The substation, at One Energy’s Findlay, Ohio, headquarters, is intended to power a Megawatt Hub and was built as proof of concept for the company’s new, fully digital station architecture.
The digital substation uses Schweitzer Engineering Laboratories’ TiDL system that connects it to the grid entirely by fiber optics, which simplifies the field wiring of the facility.
The substation’s 30-megavolt amp transformer was built by Hitachi Energy and includes a real-time dissolved gas analyzer and condition monitoring system that can detect an anomaly in the transformer and automatically send alerts via text to system operators.
The system performs a full dissolved gas analysis on the transformer every 10 minutes, compared with most substation transformers that only test oil once a year, One Energy said.
To enhance safety and resilience, One Energy said the substation is surrounded by permanent walls that are modular and made of solid concrete. To eliminate risks related to animal interference and blowing debris, the design has no exposed live parts on the medium voltage buswork, and the design also incorporates environmentally friendly oils and passive and automatic fire suppression systems, the company said.
One Power builds, owns, and operates behind-the-meter power systems and microgrids for industrial energy users.

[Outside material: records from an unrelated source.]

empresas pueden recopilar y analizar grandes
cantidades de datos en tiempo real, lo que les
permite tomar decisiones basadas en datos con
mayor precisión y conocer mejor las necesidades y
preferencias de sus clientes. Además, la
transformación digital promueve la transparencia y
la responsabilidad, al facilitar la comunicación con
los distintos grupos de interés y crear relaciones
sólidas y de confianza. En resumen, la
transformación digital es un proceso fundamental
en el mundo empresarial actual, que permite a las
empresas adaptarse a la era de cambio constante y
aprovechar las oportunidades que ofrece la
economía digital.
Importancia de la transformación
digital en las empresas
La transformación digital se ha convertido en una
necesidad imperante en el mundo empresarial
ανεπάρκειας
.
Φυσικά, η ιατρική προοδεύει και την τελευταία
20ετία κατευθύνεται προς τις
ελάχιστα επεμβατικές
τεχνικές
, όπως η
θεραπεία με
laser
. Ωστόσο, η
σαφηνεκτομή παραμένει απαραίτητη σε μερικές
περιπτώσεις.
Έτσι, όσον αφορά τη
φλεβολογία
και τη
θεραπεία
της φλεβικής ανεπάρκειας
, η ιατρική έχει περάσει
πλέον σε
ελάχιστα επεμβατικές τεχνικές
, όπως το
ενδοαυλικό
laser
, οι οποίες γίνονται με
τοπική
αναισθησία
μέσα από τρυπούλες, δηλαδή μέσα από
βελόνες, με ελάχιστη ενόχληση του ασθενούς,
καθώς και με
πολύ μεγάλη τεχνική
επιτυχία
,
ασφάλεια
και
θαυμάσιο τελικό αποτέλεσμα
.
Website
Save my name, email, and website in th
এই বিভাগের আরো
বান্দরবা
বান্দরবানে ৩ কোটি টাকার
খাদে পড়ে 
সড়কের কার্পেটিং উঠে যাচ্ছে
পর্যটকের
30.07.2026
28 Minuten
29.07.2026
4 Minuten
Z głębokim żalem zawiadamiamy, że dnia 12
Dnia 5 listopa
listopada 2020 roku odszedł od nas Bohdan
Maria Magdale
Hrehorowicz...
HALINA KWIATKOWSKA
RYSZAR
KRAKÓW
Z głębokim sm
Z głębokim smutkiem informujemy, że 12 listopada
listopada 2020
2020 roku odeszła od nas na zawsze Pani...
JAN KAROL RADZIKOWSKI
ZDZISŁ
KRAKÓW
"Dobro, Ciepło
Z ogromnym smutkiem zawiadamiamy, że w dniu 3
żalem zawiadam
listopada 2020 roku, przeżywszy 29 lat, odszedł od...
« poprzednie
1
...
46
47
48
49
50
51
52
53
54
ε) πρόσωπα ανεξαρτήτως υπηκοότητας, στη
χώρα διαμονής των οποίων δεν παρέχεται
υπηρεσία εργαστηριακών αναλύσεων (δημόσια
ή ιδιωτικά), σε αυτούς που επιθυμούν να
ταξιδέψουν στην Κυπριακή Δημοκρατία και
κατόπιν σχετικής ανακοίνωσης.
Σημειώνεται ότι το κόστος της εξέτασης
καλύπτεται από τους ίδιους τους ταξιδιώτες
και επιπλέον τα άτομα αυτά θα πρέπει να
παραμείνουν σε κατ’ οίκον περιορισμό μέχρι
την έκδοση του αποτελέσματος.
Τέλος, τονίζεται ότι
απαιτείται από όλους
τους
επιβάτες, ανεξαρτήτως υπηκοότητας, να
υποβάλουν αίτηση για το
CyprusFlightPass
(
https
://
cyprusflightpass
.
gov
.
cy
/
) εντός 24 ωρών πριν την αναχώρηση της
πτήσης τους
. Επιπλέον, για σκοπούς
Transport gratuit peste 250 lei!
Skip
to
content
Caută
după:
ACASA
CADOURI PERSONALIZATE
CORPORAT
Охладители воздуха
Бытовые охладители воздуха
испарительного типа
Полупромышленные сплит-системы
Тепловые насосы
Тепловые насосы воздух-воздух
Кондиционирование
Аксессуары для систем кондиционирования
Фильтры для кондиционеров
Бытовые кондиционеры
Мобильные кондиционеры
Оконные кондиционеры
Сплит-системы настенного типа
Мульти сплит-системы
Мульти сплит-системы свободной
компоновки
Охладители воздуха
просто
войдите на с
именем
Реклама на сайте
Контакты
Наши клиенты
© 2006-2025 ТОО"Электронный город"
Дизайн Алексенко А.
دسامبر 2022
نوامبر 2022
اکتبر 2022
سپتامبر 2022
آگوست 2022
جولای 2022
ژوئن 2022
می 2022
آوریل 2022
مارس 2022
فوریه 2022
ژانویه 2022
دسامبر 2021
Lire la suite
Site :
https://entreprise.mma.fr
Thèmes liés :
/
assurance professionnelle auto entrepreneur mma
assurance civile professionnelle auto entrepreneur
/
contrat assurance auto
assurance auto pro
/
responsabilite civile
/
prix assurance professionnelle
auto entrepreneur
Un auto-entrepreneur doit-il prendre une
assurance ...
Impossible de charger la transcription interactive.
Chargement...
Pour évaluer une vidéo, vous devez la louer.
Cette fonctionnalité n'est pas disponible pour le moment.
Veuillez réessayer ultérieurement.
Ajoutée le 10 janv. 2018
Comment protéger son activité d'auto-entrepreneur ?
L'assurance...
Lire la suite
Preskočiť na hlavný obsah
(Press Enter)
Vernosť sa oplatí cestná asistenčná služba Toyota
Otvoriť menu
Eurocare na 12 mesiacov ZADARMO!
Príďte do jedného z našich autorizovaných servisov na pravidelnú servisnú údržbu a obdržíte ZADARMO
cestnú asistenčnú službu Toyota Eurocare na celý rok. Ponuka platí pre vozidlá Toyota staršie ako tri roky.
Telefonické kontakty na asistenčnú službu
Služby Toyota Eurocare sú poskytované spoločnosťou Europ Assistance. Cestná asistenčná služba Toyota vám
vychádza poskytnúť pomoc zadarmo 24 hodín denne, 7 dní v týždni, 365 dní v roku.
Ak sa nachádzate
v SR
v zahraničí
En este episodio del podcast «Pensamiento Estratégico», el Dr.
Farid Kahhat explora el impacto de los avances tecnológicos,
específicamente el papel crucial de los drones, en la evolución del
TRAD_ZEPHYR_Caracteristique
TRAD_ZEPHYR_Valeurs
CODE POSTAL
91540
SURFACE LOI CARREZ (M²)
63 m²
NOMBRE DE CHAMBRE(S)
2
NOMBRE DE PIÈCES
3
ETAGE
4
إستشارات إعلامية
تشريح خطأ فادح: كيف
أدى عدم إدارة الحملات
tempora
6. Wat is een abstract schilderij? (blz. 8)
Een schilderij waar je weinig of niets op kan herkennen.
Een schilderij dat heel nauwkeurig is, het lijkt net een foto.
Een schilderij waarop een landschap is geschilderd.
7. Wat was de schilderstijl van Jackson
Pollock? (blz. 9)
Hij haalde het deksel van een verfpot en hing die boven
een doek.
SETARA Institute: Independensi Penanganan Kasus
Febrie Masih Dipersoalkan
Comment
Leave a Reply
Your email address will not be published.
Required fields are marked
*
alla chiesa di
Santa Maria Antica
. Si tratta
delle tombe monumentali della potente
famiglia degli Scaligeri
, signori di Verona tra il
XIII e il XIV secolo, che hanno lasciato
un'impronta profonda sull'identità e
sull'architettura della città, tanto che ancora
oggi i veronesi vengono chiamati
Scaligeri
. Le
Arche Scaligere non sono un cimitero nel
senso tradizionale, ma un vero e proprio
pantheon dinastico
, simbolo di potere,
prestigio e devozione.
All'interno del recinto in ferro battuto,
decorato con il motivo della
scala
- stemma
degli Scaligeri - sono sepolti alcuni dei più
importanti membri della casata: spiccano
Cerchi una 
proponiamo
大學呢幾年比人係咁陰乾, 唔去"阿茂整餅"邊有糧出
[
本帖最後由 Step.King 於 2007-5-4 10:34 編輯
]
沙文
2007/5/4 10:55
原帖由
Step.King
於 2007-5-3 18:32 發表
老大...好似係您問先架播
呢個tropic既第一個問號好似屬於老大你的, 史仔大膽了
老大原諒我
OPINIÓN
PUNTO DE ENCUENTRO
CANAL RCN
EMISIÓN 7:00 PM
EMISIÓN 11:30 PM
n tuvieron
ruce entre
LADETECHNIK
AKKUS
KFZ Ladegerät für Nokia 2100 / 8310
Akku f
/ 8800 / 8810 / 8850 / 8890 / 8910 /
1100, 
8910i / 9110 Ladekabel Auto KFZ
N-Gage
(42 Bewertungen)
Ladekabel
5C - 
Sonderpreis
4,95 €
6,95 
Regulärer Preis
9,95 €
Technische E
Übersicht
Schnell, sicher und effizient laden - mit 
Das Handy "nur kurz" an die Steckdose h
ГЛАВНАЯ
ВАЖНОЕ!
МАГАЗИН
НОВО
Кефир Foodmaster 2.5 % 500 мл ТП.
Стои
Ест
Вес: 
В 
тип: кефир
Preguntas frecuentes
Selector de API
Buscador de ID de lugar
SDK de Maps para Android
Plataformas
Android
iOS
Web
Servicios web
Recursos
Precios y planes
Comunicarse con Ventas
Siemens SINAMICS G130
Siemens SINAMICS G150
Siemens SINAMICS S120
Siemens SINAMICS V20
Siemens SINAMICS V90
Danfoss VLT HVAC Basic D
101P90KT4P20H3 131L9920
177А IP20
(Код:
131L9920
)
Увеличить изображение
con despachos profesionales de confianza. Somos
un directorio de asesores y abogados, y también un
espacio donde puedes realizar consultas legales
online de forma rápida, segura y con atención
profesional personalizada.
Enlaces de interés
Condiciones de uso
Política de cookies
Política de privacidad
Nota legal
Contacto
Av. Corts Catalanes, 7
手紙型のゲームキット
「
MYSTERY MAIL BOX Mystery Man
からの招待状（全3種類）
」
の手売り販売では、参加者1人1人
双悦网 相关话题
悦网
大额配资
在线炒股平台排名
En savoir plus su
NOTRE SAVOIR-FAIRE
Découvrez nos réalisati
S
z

The company described its Megawatt Hubs as transmission-voltage-interconnected 30-megawatt to 150-MW sites that are ready for the energy-intensive industries of the future such as mobile data centers and commercial electric vehicle fleets.
In August, One Energy Enterprises said it intends to go public via a merger with TortoiseEcofin Acquisition Corp. III, a special purpose acquisition company. The public company will be called One Power.